*TASK INSTRUCTIONS*: Among the lines below, count those with "ЦСКА". Give the total alone.

(MATERIALS PROVIDED Opens)

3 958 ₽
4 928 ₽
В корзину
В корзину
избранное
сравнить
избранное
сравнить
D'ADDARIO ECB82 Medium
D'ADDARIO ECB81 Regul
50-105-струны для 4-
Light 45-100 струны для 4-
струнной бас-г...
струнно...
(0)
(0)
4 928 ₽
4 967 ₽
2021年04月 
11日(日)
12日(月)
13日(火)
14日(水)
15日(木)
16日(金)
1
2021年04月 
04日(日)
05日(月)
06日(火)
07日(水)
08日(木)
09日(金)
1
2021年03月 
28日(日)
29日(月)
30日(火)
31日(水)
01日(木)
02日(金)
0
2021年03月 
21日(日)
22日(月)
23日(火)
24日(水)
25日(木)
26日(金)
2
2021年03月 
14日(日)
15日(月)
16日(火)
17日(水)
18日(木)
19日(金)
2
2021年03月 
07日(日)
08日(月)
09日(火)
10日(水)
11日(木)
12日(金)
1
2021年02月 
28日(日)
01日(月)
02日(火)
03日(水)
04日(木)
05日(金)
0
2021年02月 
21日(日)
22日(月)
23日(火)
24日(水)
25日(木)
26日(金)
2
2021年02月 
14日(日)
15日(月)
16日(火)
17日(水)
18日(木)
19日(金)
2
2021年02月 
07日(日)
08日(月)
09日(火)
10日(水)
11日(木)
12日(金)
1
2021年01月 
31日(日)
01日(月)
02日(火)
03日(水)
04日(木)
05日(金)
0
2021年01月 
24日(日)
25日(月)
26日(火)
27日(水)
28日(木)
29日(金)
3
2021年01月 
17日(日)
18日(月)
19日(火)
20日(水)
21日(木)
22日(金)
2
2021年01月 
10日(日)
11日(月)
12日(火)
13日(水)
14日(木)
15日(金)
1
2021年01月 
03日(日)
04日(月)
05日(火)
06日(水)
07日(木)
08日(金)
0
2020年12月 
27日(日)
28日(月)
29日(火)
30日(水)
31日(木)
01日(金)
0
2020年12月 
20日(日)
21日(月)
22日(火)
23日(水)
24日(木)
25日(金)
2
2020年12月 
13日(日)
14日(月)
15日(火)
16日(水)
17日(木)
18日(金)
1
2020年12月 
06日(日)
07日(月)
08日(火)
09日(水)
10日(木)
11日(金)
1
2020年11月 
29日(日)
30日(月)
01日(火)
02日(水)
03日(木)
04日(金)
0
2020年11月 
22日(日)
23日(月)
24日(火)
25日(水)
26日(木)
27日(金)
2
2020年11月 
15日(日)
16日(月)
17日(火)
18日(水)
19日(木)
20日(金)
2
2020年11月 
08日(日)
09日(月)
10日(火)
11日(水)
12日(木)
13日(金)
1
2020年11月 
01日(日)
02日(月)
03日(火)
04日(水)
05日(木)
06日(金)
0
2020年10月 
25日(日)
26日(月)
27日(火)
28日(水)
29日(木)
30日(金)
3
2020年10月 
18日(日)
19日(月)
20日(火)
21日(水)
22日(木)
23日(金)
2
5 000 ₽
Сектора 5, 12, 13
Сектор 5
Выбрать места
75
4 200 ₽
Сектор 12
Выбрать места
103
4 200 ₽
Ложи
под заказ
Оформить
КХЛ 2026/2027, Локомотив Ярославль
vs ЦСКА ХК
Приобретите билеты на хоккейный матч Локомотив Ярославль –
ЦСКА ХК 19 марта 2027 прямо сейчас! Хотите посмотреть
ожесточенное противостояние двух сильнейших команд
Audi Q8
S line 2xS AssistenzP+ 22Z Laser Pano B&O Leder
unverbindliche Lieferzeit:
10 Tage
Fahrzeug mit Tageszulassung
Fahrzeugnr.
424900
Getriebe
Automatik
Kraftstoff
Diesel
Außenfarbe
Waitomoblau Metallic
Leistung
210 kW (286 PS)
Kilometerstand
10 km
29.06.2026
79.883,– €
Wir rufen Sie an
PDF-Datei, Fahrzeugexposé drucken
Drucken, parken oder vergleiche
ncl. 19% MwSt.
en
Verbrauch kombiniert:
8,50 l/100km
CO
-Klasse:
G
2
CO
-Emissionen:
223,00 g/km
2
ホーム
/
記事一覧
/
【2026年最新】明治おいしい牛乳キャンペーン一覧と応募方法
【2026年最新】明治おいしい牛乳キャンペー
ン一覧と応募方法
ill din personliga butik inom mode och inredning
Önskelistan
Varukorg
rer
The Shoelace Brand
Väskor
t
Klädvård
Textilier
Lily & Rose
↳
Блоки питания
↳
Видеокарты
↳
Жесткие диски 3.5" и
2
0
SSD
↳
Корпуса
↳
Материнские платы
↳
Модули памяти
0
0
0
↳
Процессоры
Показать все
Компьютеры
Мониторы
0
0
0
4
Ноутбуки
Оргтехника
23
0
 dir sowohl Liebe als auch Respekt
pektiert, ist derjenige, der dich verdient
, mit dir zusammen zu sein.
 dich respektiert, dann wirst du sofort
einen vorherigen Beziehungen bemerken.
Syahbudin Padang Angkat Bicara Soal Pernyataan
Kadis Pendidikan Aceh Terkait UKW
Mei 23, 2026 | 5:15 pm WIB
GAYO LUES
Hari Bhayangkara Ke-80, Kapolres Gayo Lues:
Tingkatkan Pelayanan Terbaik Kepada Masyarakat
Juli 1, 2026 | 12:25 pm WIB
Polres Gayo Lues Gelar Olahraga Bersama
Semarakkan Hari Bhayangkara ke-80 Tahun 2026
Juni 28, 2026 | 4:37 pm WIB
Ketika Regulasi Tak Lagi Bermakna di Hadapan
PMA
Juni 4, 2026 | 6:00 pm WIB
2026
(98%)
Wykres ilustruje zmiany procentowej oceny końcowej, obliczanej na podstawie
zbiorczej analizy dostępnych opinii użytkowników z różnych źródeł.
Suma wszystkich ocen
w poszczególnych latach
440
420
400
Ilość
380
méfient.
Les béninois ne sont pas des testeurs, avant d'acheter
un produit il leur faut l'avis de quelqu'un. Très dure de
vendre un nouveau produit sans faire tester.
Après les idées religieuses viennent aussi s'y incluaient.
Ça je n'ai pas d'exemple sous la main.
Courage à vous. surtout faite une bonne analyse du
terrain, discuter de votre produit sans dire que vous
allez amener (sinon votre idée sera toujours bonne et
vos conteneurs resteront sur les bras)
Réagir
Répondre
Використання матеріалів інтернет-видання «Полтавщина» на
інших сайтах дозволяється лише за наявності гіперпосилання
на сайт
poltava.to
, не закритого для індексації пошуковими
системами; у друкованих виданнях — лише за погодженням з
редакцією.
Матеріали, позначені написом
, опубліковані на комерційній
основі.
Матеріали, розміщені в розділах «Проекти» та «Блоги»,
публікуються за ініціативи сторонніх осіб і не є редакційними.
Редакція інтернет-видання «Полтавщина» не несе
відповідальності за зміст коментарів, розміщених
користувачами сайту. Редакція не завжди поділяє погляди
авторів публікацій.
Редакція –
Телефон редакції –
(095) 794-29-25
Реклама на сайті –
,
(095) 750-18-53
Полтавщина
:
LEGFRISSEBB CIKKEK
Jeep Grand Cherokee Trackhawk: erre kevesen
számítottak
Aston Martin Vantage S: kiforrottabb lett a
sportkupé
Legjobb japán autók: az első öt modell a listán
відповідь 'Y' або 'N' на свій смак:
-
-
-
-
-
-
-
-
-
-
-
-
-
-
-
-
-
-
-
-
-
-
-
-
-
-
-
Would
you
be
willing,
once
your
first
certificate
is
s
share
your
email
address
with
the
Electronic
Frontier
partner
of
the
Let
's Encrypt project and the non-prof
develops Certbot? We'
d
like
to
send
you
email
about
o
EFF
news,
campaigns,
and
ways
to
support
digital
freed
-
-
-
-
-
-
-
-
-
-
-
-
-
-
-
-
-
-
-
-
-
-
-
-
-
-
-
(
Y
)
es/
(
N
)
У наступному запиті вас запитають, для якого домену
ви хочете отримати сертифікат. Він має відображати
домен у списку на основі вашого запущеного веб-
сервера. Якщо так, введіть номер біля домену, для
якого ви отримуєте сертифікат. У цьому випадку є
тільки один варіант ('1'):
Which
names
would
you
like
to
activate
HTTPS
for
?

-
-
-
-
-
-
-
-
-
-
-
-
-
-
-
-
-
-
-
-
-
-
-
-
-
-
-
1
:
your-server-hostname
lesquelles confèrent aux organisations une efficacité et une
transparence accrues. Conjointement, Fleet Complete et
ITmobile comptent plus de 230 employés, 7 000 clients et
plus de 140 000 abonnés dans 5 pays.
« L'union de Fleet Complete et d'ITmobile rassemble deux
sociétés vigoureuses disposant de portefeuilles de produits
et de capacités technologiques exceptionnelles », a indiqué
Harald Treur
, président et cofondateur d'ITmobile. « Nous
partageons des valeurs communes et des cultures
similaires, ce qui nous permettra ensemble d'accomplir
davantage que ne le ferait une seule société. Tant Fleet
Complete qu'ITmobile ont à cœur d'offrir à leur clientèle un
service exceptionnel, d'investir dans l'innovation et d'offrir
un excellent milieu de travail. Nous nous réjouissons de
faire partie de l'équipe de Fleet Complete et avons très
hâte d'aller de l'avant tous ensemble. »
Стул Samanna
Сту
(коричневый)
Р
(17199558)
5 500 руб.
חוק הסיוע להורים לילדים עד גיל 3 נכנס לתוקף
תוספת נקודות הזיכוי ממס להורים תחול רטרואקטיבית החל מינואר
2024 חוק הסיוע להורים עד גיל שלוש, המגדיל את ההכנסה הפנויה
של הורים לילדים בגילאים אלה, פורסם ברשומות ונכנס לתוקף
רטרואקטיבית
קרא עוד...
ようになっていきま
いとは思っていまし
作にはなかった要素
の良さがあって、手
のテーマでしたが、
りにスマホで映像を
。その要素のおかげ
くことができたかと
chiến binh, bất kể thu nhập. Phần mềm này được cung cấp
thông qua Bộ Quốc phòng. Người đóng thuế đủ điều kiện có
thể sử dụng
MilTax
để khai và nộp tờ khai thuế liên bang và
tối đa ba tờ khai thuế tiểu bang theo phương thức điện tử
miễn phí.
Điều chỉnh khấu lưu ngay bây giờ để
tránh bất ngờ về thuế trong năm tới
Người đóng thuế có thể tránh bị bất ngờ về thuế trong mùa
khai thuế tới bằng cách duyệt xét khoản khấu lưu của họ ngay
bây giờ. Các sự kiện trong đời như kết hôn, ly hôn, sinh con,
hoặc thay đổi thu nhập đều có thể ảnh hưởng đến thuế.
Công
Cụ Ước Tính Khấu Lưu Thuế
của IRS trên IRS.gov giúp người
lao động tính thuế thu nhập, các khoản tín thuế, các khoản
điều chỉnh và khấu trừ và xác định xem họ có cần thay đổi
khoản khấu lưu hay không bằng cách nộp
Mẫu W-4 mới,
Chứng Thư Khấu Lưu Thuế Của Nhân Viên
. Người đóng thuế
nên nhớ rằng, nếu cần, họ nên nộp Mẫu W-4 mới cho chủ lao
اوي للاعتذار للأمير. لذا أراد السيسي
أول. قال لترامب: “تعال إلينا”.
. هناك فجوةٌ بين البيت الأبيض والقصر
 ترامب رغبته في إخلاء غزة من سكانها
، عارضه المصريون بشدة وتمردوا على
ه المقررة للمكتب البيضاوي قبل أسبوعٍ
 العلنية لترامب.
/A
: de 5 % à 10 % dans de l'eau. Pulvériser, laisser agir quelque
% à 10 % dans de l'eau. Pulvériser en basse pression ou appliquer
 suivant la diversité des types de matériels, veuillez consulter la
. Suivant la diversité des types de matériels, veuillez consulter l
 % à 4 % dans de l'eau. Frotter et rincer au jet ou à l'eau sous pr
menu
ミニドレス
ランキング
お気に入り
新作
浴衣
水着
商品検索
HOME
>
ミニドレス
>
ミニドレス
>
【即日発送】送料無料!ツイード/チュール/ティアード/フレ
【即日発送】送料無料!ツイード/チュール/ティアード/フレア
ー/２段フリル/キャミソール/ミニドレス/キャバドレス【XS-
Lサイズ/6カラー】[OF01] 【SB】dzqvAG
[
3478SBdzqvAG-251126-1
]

(MATERIALS PROVIDED Closes)

*PROBLEM SOLUTION*: 2